Marketing needs to be a process, not a campaign
Too often, marketing starts too late and only to meet short-term objectives, like a product launch or a special promotion. But especially with online marketing and the avenues it offers – social media, email, website, blog – marketing needs to be a concerted, consistent, regular activity.
Here are some ways in which you need to start thinking of marketing as a process, not a campaign.
Stick to Your Strategy
Your strategy doesn’t need to be set in stone, and there might be good reasons for changing course. But in general, you need to give your strategy time to work, and it has to be focused enough to be of use. If you’ve decided today that you’re going to focus on young people (say, 18-25) in tier-2 cities, every piece of marketing material, whether print or online, should be focused on that target segment. If you turn around tomorrow and start a campaign for 30-40 year-olds in metro cities, you’re diluting your strategy.
Keep Your Brand Consistent
Whether it’s visual design or copy, your brand needs to be consistent across various mediums and channels. Your business cards or flyers don’t have to be (in fact, shouldn’t be) exactly the same as what’s on your website, but it should be obvious they’re about the same brand. Each piece of marketing material you create needs to be fresh (so that it draws the attention even of those who have seen other of your materials) but needs to work within the parameters of your brand.
Nurture Your Audience
Online marketing is all about nurturing your audience. Email newsletters, social media updates, blog posts, all help you keep in touch with your customers and prospects and help them know you better. But if your blog gets one post a month, that’s not enough. If your email goes out at infrequent times with no clear theme, it’s not a newsletter. If you have a Twitter account but only tweet one day in a month, that’s useless.

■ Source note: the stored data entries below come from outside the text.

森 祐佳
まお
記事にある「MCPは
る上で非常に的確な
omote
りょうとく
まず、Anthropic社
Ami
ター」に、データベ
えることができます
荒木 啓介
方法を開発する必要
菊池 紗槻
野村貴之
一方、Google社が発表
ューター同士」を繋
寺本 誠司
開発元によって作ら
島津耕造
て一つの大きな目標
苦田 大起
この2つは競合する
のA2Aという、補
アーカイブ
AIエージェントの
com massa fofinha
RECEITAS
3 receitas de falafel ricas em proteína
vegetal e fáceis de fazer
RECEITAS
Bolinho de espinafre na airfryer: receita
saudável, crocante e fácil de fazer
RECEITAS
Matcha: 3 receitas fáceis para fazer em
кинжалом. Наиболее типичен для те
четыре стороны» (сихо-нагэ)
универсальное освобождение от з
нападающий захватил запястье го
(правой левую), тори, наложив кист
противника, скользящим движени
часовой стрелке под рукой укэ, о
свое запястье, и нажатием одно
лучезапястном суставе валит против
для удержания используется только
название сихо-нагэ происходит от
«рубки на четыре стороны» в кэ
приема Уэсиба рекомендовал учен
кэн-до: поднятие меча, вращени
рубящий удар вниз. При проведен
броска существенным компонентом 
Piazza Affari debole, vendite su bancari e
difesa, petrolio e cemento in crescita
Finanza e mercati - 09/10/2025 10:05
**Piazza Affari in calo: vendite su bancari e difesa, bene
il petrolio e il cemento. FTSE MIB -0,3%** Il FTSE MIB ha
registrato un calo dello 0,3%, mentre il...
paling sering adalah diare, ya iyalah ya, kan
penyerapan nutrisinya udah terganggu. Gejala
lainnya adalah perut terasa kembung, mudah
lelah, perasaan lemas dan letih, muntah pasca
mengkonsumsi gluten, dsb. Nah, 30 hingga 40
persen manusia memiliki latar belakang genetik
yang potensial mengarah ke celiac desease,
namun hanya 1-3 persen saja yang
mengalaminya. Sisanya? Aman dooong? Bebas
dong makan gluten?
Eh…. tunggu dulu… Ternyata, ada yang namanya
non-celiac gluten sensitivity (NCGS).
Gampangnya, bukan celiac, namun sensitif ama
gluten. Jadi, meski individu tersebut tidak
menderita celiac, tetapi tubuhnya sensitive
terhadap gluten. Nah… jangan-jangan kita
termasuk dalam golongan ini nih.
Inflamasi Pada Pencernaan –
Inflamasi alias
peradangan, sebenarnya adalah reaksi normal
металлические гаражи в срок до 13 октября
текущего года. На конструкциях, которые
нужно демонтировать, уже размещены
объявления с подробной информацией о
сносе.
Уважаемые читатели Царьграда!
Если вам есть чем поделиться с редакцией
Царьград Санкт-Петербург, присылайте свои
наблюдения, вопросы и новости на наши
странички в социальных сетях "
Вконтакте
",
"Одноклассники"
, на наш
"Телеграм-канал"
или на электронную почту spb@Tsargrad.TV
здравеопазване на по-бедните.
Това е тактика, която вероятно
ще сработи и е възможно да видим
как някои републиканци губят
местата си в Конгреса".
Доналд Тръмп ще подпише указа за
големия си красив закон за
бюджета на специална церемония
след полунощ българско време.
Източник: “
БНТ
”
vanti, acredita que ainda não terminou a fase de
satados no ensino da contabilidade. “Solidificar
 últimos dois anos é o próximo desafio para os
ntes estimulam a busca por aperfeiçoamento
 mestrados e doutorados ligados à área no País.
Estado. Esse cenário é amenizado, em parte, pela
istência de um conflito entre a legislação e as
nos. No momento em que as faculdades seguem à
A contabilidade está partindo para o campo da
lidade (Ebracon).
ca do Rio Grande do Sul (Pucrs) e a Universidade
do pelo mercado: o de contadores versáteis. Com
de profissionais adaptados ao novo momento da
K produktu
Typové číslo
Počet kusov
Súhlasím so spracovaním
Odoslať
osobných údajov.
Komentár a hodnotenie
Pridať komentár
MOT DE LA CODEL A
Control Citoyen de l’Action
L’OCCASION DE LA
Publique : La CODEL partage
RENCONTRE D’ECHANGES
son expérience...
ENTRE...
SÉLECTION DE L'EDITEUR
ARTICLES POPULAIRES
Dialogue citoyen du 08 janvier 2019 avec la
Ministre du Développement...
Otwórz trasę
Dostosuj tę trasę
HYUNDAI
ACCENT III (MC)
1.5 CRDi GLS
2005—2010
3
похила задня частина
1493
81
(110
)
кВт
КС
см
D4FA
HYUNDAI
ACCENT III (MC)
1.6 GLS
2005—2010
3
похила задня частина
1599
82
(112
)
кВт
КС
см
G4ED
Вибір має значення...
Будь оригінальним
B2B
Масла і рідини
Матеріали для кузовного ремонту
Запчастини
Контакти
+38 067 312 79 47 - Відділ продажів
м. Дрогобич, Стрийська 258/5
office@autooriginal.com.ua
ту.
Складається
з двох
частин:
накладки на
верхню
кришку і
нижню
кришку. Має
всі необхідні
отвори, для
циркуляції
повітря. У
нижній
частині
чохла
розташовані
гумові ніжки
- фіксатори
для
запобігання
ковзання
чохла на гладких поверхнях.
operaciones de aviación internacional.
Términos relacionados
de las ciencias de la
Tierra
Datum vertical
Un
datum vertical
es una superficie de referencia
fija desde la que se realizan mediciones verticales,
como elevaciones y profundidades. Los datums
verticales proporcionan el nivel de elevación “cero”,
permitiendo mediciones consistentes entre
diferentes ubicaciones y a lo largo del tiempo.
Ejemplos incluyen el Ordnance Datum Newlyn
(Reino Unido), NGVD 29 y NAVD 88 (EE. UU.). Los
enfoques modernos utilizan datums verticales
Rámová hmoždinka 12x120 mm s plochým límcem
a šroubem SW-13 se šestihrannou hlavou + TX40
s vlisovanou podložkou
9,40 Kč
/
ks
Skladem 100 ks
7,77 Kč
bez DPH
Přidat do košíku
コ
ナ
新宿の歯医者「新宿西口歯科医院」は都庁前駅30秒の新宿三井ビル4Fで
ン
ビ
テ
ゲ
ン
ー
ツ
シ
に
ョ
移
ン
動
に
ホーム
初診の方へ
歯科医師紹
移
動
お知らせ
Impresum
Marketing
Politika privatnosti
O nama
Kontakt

You need frequency; you need a schedule.
Be Patient
The longer you stick with online marketing, the more results you’re likely to get. One reason is that you’ll accumulate more content. If you start a blog, you only have a few posts in the beginning. The more content you have, the more valuable your blog becomes for readers, and the more trustworthy your content looks. More content also means your blog/site will do better in search.
Does that mean you don’t need campaigns? No, campaigns work well if you use them to boost specific results for a specific period – for a seasonal promotion, a product launch, or an event. But if your marketing is driven by campaigns, you’re losing out on the value a consistent, long-term marketing focus can bring.